Maturing loans fuel commercial mortgage delinquency spike

Banks and other lenders grapple with rising defaults

Maturing loans fuel commercial mortgage delinquency spike

Commercial mortgage delinquency rates rose in the first quarter as loans matured amid higher interest rates and uncertain property values, according to new data from the Mortgage Bankers Association.

“Commercial mortgage delinquency rates continued to increase during the first three months of 2024,” said Jamie Woodwell, head of commercial real estate research at MBA. “The increase was seen across most capital sources, pointing to the challenges caused by loans that are maturing amid higher interest rates, uncertain property values, and questions about some properties’ fundamentals.”

The MBA quarterly analysis tracks delinquencies for five major investor groups holding over 80% of outstanding commercial mortgage debt - banks, life insurance firms, mortgage-backed securities, and government agencies.

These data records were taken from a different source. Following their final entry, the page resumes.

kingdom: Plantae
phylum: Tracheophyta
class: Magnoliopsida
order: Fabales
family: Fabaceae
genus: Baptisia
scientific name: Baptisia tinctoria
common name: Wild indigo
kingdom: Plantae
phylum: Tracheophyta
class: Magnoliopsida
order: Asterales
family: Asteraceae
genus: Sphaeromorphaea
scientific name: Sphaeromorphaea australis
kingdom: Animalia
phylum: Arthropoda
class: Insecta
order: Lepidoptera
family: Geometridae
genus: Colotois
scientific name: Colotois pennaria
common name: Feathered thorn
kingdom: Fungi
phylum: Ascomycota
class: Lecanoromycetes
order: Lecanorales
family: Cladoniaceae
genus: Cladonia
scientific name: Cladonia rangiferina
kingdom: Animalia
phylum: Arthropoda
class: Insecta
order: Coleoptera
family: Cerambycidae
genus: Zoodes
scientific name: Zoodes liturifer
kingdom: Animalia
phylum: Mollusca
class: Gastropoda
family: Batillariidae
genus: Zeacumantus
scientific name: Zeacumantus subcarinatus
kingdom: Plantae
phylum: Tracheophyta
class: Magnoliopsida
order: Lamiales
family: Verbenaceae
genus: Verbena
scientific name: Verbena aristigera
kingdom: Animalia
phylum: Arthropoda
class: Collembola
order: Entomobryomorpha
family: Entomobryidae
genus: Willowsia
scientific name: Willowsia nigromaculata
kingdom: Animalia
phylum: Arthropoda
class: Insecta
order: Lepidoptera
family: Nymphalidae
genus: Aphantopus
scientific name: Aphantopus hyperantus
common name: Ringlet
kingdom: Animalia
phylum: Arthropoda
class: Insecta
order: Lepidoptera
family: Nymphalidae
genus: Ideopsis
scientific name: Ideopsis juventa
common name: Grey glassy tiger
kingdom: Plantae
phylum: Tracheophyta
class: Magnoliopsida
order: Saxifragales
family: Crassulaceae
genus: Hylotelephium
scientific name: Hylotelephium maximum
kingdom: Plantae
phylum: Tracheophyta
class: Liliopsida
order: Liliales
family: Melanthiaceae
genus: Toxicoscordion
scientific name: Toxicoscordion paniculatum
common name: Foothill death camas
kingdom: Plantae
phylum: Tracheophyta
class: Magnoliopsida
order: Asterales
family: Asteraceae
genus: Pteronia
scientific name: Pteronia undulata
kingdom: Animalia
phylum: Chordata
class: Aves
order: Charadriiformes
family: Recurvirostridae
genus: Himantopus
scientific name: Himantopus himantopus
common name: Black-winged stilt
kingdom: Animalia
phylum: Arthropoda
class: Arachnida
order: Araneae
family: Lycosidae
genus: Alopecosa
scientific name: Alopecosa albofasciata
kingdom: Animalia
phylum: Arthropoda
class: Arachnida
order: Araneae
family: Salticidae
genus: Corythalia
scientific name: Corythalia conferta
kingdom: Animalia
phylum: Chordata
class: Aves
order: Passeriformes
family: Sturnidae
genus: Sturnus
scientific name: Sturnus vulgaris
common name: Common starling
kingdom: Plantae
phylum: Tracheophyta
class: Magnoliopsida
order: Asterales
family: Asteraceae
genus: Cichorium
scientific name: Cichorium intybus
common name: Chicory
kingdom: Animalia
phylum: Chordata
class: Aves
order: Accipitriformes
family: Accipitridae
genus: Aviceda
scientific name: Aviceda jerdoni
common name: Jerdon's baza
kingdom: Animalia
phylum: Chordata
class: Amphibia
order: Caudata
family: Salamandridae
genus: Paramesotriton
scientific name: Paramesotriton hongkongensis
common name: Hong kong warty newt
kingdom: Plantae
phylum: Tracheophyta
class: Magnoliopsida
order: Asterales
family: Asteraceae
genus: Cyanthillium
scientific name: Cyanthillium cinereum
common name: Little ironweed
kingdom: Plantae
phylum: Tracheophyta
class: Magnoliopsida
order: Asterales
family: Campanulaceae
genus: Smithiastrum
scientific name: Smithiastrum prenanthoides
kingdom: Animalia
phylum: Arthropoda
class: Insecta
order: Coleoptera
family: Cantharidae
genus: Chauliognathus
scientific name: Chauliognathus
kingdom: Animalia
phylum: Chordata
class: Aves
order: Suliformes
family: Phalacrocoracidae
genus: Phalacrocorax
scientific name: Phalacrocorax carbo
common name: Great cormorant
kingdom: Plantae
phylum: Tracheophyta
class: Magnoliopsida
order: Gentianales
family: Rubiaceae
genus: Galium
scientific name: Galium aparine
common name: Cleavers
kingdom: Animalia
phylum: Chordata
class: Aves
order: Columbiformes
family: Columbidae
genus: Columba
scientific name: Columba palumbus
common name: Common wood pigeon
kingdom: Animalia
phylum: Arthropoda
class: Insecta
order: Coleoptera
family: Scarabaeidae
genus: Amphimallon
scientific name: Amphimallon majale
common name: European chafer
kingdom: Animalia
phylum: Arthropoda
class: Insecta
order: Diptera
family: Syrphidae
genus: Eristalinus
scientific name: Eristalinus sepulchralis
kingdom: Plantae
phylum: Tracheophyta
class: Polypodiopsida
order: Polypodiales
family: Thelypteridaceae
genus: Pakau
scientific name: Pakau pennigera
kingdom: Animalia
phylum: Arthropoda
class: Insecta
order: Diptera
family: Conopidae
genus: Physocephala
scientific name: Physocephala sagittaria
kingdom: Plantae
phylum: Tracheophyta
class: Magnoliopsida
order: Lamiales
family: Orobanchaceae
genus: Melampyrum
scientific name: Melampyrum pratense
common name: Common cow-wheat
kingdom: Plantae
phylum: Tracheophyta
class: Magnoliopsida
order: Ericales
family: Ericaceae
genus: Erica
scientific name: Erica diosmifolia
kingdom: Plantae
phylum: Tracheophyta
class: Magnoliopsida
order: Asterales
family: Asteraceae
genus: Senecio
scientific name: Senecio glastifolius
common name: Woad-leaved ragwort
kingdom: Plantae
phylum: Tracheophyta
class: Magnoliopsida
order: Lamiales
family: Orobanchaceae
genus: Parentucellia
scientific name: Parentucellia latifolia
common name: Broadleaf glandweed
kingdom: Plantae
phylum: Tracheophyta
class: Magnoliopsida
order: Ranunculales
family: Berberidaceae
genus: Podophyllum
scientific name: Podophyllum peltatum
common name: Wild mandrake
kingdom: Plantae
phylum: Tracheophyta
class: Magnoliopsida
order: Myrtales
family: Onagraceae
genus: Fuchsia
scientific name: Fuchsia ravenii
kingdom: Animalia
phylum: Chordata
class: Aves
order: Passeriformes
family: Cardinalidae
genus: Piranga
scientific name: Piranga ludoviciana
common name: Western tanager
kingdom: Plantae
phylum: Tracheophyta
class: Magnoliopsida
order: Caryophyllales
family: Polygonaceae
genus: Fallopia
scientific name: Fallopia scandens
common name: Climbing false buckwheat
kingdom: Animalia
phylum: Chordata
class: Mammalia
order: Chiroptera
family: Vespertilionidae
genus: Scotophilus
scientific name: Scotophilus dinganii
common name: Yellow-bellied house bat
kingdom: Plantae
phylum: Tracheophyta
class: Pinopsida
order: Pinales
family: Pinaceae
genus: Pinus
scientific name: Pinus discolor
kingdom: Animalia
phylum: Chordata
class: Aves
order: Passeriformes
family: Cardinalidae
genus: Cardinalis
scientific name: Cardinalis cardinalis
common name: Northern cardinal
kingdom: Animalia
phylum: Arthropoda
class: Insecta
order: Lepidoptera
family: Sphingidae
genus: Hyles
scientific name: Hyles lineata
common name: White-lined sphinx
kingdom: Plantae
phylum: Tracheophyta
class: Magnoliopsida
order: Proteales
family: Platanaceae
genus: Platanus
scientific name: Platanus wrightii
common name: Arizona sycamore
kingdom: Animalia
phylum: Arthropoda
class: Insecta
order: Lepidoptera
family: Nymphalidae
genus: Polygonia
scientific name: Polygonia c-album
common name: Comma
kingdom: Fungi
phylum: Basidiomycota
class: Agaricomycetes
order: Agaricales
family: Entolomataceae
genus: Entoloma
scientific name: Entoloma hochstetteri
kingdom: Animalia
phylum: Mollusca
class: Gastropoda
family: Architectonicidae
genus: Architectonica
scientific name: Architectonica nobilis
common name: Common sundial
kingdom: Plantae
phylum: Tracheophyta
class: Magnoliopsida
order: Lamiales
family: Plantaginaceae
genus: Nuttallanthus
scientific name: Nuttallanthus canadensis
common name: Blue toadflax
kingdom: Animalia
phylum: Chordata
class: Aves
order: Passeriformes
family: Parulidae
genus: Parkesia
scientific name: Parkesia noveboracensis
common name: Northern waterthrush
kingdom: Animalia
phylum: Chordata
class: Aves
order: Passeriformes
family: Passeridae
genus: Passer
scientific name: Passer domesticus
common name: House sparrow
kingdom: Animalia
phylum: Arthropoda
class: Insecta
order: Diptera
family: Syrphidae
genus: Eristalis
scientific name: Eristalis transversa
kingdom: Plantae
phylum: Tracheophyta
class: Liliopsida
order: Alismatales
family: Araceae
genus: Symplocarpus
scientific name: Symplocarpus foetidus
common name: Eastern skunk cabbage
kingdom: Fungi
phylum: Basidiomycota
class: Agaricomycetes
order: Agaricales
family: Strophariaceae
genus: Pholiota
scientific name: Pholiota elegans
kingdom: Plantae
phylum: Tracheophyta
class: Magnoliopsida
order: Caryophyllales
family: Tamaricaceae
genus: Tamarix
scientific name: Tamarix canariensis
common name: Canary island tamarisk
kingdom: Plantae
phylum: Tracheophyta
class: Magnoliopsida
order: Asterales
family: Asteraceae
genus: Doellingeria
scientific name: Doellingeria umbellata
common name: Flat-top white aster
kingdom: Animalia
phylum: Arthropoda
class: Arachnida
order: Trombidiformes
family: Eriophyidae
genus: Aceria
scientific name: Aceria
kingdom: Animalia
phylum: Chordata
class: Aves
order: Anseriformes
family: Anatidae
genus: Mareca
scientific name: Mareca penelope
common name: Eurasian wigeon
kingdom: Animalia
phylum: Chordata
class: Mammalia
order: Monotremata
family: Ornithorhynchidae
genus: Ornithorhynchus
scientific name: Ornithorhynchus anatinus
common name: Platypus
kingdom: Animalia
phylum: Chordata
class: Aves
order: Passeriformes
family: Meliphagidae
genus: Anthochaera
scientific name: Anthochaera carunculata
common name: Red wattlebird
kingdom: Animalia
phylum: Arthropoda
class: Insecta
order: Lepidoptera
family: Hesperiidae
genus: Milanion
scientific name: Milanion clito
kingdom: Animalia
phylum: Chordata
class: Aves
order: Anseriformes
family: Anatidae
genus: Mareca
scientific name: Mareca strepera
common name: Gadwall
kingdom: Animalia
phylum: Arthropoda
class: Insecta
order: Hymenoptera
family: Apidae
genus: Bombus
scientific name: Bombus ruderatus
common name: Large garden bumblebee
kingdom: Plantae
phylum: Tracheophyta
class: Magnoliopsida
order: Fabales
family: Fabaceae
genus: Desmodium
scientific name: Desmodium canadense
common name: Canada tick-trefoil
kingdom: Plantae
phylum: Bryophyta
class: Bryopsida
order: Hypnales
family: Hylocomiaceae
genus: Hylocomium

The first quarter delinquency rates were:

  • Banks (90+ days late or nonaccrual): 1.03%, up 0.09 percentage points
  • Life companies (60+ days): 0.52%, up 0.16 points
  • Fannie Mae (60+ days): 0.44%, down 0.02 points
  • Freddie Mac (60+ days): 0.34%, up 0.06 points
  • Mortgage-backed securities (30+ days or REO): 4.35%, up 0.05 points

The increases highlighted the strains on commercial borrowers from the cumulative effects of interest rate hikes over the past year, combined with risks like higher capitalization rates pressuring property valuations.

Woodwell noted the delinquency increase at banks was driven by more loans being designated as “nonaccrual”, where full repayment is uncertain though payments may be current.

Read more: Commercial and multifamily mortgage balances set to mature in 2024

While loans maturing into today’s higher rate environment face challenges, Woodwell said designating certain loans as nonaccrual allows banks to reserve appropriately against potential future losses.

“It is important to recognize that different capital sources track delinquencies in different ways – and with good reason,” he said in the report. “The increases in such loans, and the associated net-charge-offs at large banks, can be seen as evidence of the institutions working to get ahead of potential future defaults.”  

MBA noted that these delinquency rates aren’t directly comparable across groups due to differences in tracking methodologies. However, the overall trend indicates a growing challenge for the commercial real estate sector as it navigates a complex economic landscape.